PROBLEM REQUIREMENTS:
Verbatim copy without pictures. Please print every entry as it stands.

(GIVEN RECORDS begins)

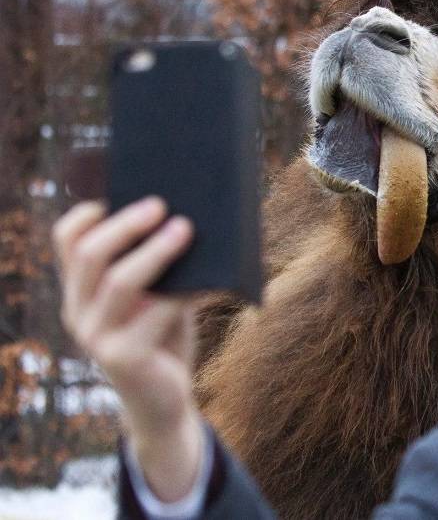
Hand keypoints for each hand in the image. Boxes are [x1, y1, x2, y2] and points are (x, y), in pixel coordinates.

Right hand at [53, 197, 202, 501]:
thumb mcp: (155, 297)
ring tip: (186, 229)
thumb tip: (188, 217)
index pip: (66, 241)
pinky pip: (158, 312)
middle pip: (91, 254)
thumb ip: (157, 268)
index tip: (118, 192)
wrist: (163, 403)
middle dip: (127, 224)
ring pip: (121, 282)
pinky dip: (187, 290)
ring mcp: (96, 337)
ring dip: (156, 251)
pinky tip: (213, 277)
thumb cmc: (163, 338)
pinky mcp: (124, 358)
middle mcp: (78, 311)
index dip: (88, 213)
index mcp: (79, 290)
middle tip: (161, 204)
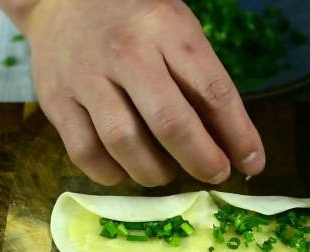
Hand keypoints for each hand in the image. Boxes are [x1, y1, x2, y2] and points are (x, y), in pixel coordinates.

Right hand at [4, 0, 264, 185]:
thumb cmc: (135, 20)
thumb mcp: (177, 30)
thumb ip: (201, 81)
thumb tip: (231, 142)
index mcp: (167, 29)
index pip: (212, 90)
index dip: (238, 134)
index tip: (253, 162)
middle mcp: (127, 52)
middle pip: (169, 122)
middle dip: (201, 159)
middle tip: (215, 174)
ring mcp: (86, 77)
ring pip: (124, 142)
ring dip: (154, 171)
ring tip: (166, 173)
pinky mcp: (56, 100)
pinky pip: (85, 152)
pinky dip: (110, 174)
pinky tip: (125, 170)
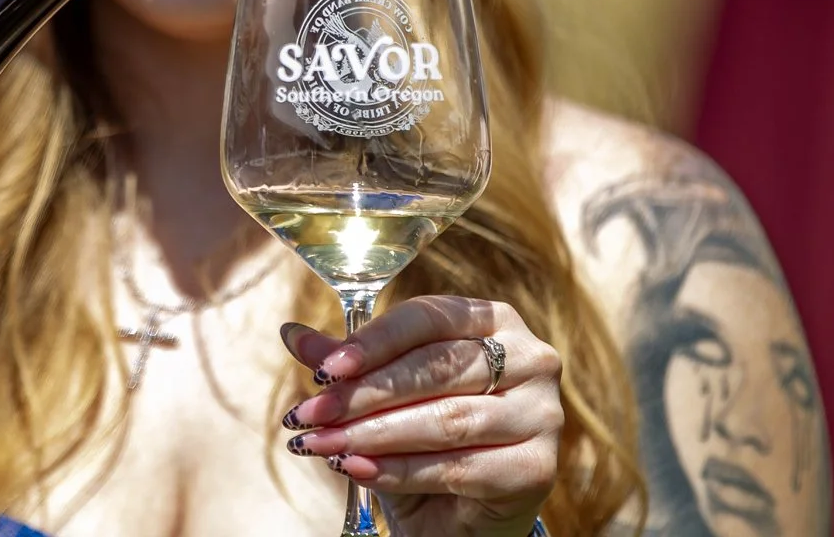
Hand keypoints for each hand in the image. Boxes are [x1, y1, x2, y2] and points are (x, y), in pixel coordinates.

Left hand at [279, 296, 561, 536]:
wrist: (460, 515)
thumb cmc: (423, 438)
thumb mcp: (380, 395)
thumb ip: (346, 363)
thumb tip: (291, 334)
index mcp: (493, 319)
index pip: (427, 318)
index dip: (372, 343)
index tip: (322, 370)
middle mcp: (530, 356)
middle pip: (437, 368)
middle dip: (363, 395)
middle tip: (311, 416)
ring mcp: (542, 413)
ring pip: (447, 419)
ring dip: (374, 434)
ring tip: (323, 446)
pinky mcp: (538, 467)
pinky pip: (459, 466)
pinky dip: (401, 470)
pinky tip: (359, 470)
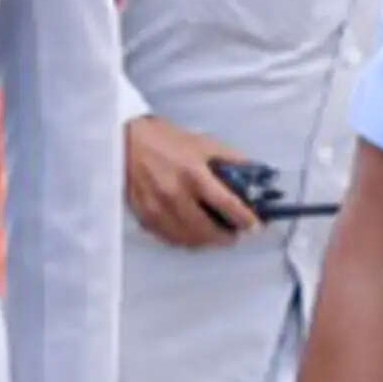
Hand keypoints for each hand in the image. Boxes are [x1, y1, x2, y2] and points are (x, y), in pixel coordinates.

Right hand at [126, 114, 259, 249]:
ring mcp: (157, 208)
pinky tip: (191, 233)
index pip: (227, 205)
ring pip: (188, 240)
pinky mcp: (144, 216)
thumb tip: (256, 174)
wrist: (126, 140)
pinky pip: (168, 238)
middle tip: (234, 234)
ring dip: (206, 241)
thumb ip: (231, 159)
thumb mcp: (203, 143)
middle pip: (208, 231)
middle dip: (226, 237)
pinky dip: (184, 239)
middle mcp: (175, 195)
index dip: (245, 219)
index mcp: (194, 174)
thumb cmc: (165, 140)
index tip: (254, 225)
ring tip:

(GIVEN RECORDS ends)

RESPONSE AREA:
Hand keypoints for each hand in the image. Boxes are [x1, y1, x2, y2] and points are (x, y), in pixel coordinates.

Right hand at [53, 197, 202, 501]:
thumb mcp: (155, 297)
ring tip: (186, 229)
thumb tip: (188, 217)
index pip: (66, 241)
pinky pip: (158, 312)
middle pip: (91, 254)
thumb ip: (157, 268)
index tip: (118, 192)
wrist: (163, 403)
middle dip: (127, 224)
ring pip: (121, 282)
pinky dip: (187, 290)
ring mcp: (96, 337)
ring dip: (156, 251)
pinky tip: (213, 277)
thumb cmc: (163, 338)
pinky mcp: (124, 358)
middle mcp: (78, 311)
index dip: (88, 213)
index mcp: (79, 290)
middle tip: (161, 204)
Hand keypoints for each hand in the image. Boxes are [x1, y1, x2, y2] and points are (x, y), in pixel coordinates.

Right hand at [4, 0, 264, 185]:
thumb cmc: (135, 20)
thumb mcp: (177, 30)
thumb ip: (201, 81)
thumb tip: (231, 142)
index mcp: (167, 29)
index pip: (212, 90)
index dip: (238, 134)
index tip: (253, 162)
middle mcp: (127, 52)
middle pip: (169, 122)
middle dip: (201, 159)
middle tip: (215, 174)
ring mcp: (86, 77)
ring pip: (124, 142)
ring dip: (154, 171)
ring tip: (166, 173)
pinky mcp: (56, 100)
pinky pip: (85, 152)
pinky dip: (110, 174)
pinky tip: (125, 170)
Hand keypoints for each hand in the image. Boxes are [x1, y1, x2, y2] and points are (x, y), in pixel coordinates.

Left hand at [279, 296, 561, 536]:
wrist: (460, 515)
thumb cmc: (423, 438)
thumb mcp: (380, 395)
thumb ip: (346, 363)
thumb tip: (291, 334)
index mcp: (493, 319)
index pip: (427, 318)
index dip: (372, 343)
index tip: (322, 370)
middle mcp: (530, 356)
middle pip: (437, 368)
middle dip: (363, 395)
middle tip: (311, 416)
ring mcp: (542, 413)
ring pip: (447, 419)
ring dip: (374, 434)
ring tip: (323, 446)
pinky mcp: (538, 467)
pinky pip: (459, 466)
pinky dip: (401, 470)
pinky tip: (359, 470)
Hand keypoints for each hand in the image. Boxes are [x1, y1, x2, y2] and points are (x, y), in pixel coordinates.

Right hand at [126, 114, 259, 249]:
ring mcp: (157, 208)
pinky tip: (191, 233)
index pip: (227, 205)
ring pip: (188, 240)
pinky mcp: (144, 216)
thumb tip: (256, 174)
wrist: (126, 140)
pinky pip: (168, 238)
middle tip: (234, 234)
ring dip: (206, 241)
thumb ip: (231, 159)
thumb mcp: (203, 143)
middle pip: (208, 231)
middle dip: (226, 237)
pinky dip: (184, 239)
middle mcp: (175, 195)
index dip: (245, 219)
index mcp: (194, 174)
thumb cmc: (165, 140)
index tip: (254, 225)
ring tip:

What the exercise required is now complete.